Eight feet away, Dante Cunningham was pulling on his undershirt and checking his toiletries. It is not hard to notice, and to understand why, Adelman has such affection for the way Cunningham has played thus far this season. He epitomizes the grit, hustle and selfless contributions that can make a role player into something of a security blanket in a coach’s player rotations.
When Kevin Love went down with a broken hand, the options to fill his minutes came down to Cunningham and Williams. Despite D-Will’s improvement this season, Cunningham was — and is — the better and more complementary player right now in Adelman’s system. Yet Adelman, for all kinds of reasons that include a dwelling media, a sensitive front office, and an insecure but earnest youngster who lost weight, studied defense and is going to hoop as instructed, tabbed Williams as the starter until Love returns.
Cunningham never flinched. On defense, he has a patented move where he overcompensates and reaches around to one side as the man he is guarding is trying to post him up. When his opponent feels the pressure, he wheels the other way, but Cunningham is quick and plan-full enough to already be veering laterally back in time to close him off. After Williams did such a good job defending West and Boozer, I asked Bayno to explain the upgrade. “I think he’s been watching Dante,” the assistant coach replied.
Now, as Williams was unknowingly giving the media enough of an appearance of cavalier arrogance to get him crucified if they felt like it, I asked Cunningham how he handled outplaying a teammate in competition for a spot and still having to come off the bench. “I don’t know about that,” he said, quickly and dismissively, his eyes averted. “However the coach wants to use me is all right with me.”
Two weeks ago, the Wolves exercised their option to pay Williams $5 million to spend the 2013-14 season in Minnesota. The team has not yet decided whether to pick up its option to pay Cunningham, who is on his fourth team since being a lowly second-round draft pick in 2009, approximately $2.2 million to play in 2013-14. There are too many major financial decisions to resolve first.
Pekovic will be a restricted free agent after this season, sure to garner a hefty contract offer that the Wolves could either match or refuse and let him go. Andrei Kirilenko has the option of taking his $10.2 million option to play here next year or declare for free agency and see what he commands on an open market. Ricky Rubio will be eligible for a contract extension in 2014.
And so will Derrick Williams.
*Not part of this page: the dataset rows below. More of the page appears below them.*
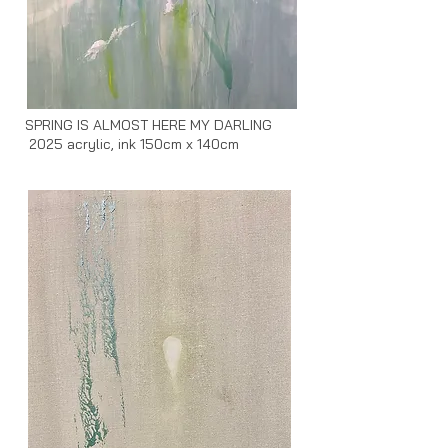
SPRING IS ALMOST HERE MY DARLING
2025 acrylic, ink 150cm x 140cm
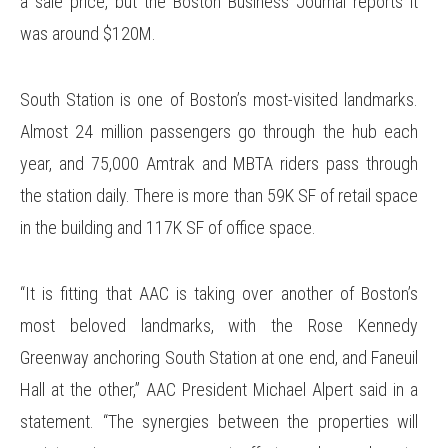
a sale price, but the Boston Business Journal reports it
was around $120M.
South Station is one of Boston’s most-visited landmarks.
Almost 24 million passengers go through the hub each
year, and 75,000 Amtrak and MBTA riders pass through
the station daily. There is more than 59K SF of retail space
in the building and 117K SF of office space.
“It is fitting that AAC is taking over another of Boston’s
most beloved landmarks, with the Rose Kennedy
Greenway anchoring South Station at one end, and Faneuil
Hall at the other,” AAC President Michael Alpert said in a
statement. “The synergies between the properties will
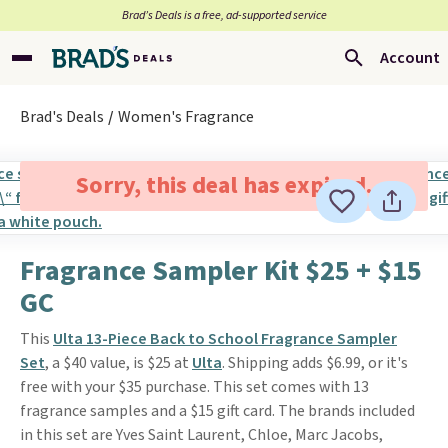
Brad’s Deals is a free, ad-supported service
Account
Brad's Deals
Women's Fragrance
Sorry, this deal has expired.
Fragrance Sampler Kit $25 + $15
GC
This
Ulta 13-Piece Back to School Fragrance Sampler
Set
, a $40 value, is $25 at
Ulta
. Shipping adds $6.99, or it's
free with your $35 purchase. This set comes with 13
fragrance samples and a $15 gift card. The brands included
in this set are Yves Saint Laurent, Chloe, Marc Jacobs,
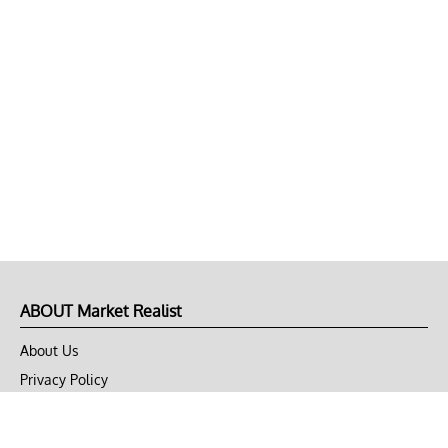
ABOUT Market Realist
About Us
Privacy Policy
Terms of Use
DMCA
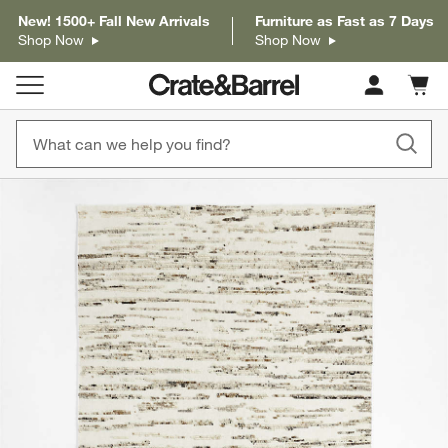
New! 1500+ Fall New Arrivals
Furniture as Fast as 7 Days
Shop Now
Shop Now
Cart c
0
items
product gallery
SKIP ITEMS
PRODUCT GALLERY
ITEMS SKIPPED. UNDO.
Right now, the folks who argued that the Wolves should have sold high and dealt Williams after his so-so rookie year seem relatively clairvoyant. But if that moment has passed, the question becomes how much has Williams’ value been depleted and, most importantly, will he figure it out and tap into his still-significant potential?
Against Dallas last Monday night, Williams, who had failed to score in 10 shots the previous game in Chicago, suddenly drove the baseline and threw down a reverse slam-dunk with a cobra’s quickness and lethal finality. But as the Wolves came out for the third quarter, Cunningham had replaced Williams to start the second half for the first time this season. Adelman really wanted to win a road game against a season-long rival for a playoff position, and Cunningham helped him get it.
It is still too early to write off Derrick Williams, however. He is not Jonny Flynn nor Wes Johnson, two high lottery picks over which Kahn wisely cut his losses. But his upside? Still unknown, and to be showcased in a location yet to be determined.